== Dados fornecidos ==

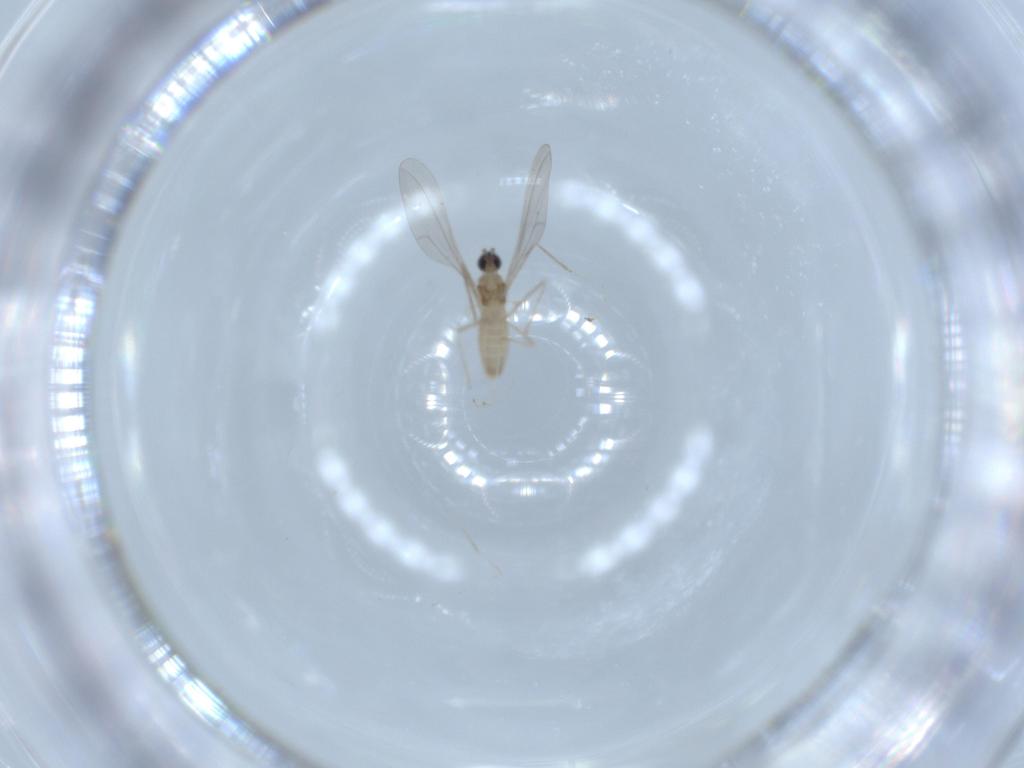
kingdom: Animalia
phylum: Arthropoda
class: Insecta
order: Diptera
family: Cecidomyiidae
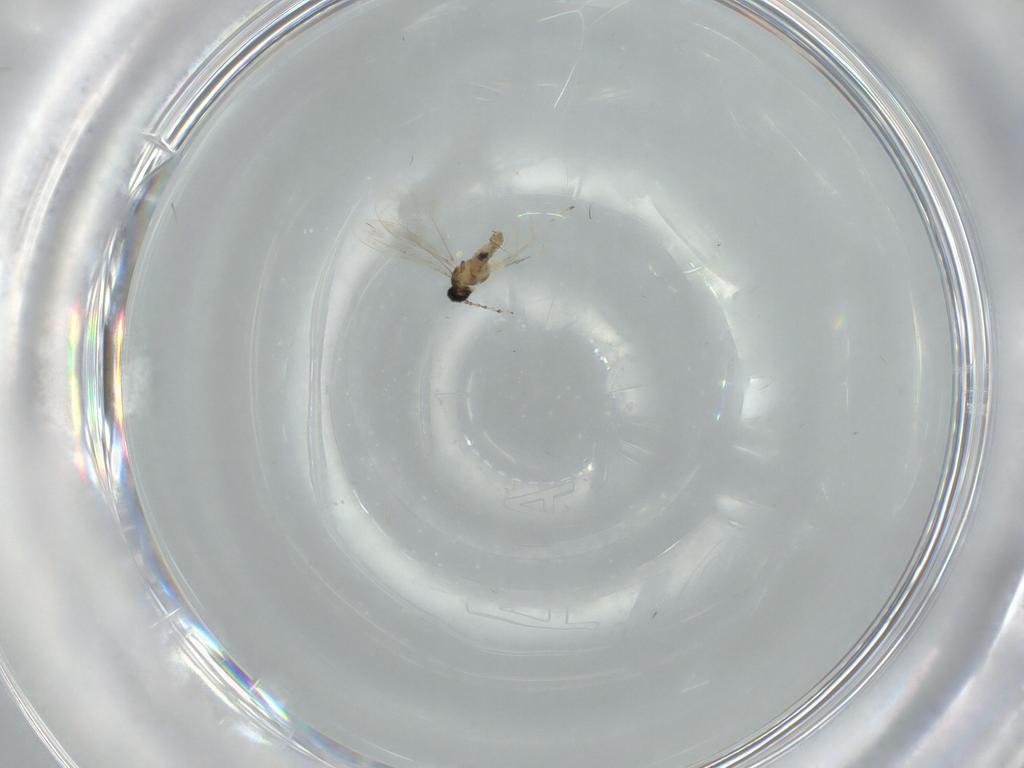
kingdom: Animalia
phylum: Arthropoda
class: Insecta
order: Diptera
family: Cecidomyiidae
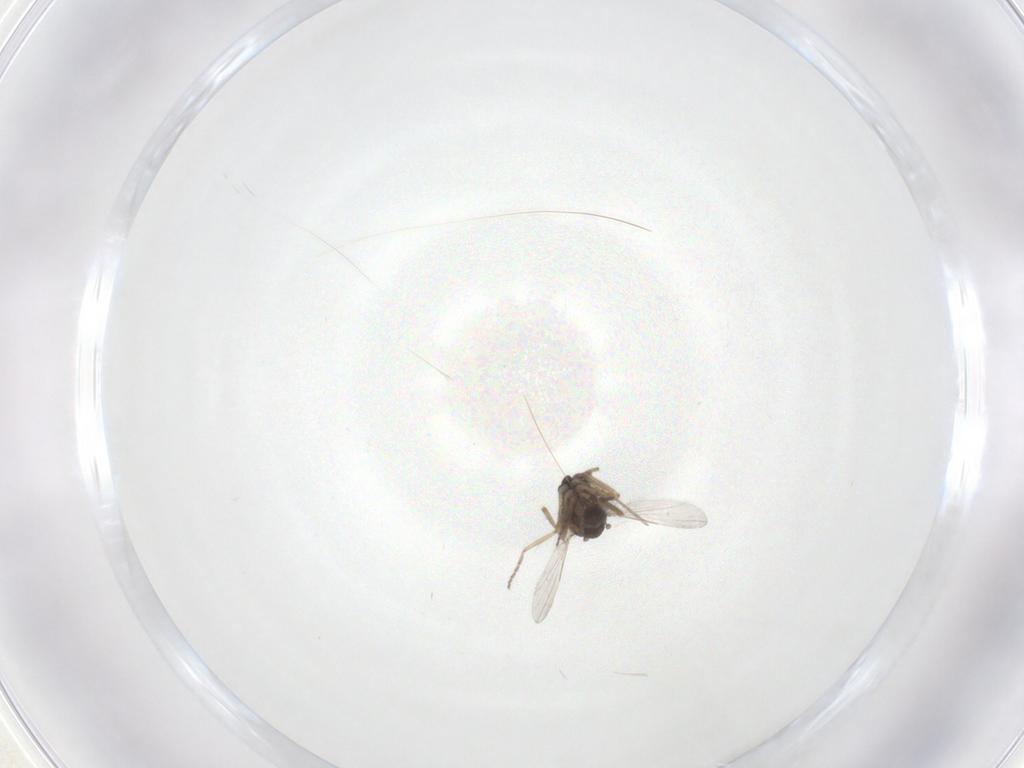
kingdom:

===

Tarefa curta:
Renomeie "family" para "família" em todas as linhas acima e reproduza-as sem nenhuma outra alteração. Não inclua as imagens na resposta.

Resultado da tarefa:
kingdom: Animalia
phylum: Arthropoda
class: Insecta
order: Diptera
família: Cecidomyiidae
kingdom: Animalia
phylum: Arthropoda
class: Insecta
order: Diptera
família: Cecidomyiidae
kingdom:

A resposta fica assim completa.